Traditional Zulu dance Thanda Safari Photo: Johannesburg in Your Pocket
We had the privilege of witnessing an incredible traditional dance performance at Thanda Safari.
Photo: Johannesburg In Your Pocket.

We’re experienced safari hands, so it’s always nice to try something new and measure it up against many years of visits. To be honest, most of our visits have taken place in the luxury space, and that’s given us a privileged view of safari. As Johannesburg In Your Pocket, we are always looking for what makes a destination or attraction stand out, and this aspect of focusing on the visual is so highly appealing as just about everyone wants to be able to show off their special safari sightings or at least have a memorable keepsake. 

With all that said, we're sharing Sperka's five tips for a smartphone safari.
Thanda Safari Photo: Christian Sperka
A photo safari at Thanda Safari. Photo: Christian Sperka.

1. Smartphones are very good for taking a wide-angle picture
Avoid zooming in on pictures (pinching) as most smartphones only provide digital zoom. It’s therefore best to take the picture ‘un-zoomed’ and crop it later. This of course depends on the phone make and model. Some advanced smartphones, e.g. iPhone 15, have a third tele-focus lens that provides optical tele-focus capability. 
Thanda Safari Photo: Christian Sperka
Elephants do well with wide angles. Photo: Christian Sperka.

2. Smartphones are great for difficult light conditions such as sunsets, sunrises and interesting cloud formations over beautiful scenery.
These are often easier to capture with a smartphone than with a regular camera. Combined with a good ‘enhancement’ app, like an excellent ‘Camera+ for iPhones,’ amazing pictures can be created. 
Everyone wants to capture a classic safari sunset. Photo: Christain Sperka.
Smartphones and sunsets, a match made in heaven. Photo: Christian Sperka.

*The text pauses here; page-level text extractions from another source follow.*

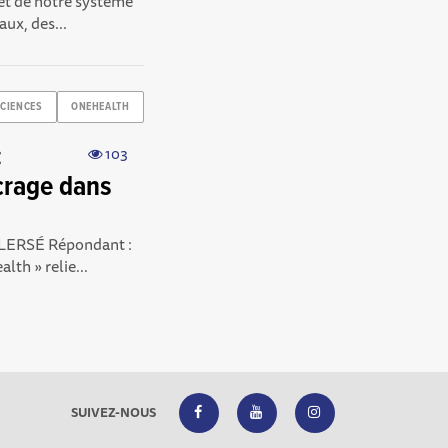
et de notre système
aux, des...
CIENCES
ONEHEALTH
:
103
crage dans
 CLERSÉ Répondant :
th » relie...
SUIVEZ-NOUS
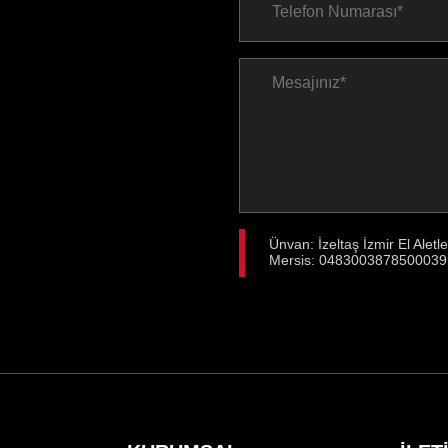
Ünvan: İzeltaş İzmir El Aletl
Mersis: 0483003878500039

3. Clip-on tele-focus lenses are available at very little cost and having such a lens will make it possible to get a decent shot of distant targets e.g. lions, birds.
Binoculars can also serve as a tele-focus lens. Make sure there is a small distance between the camera lens and the binocular oculars, focusing first on the subject with your binos, before using your smartphone camera. 

4. Smartphones are excellent at taking macro-shots.
Anything from plants to small creatures can be captured well. Make sure to check with your guide that it is safe to get close to any creature. 
Making little creatures extraordinary. Photo: Christian Sperka.
Macro-photography makes little creatures extraordinary. Photo: Christian Sperka. 

5. Private game reserves are great for smartphone photography as one is usually able to get much closer to wildlife than in a National Park.
A professional and experienced guide knows exactly how close they can get safely to animals to ensure a good picture. Get as close to eye level with your subject as you can, and you will create some great shots.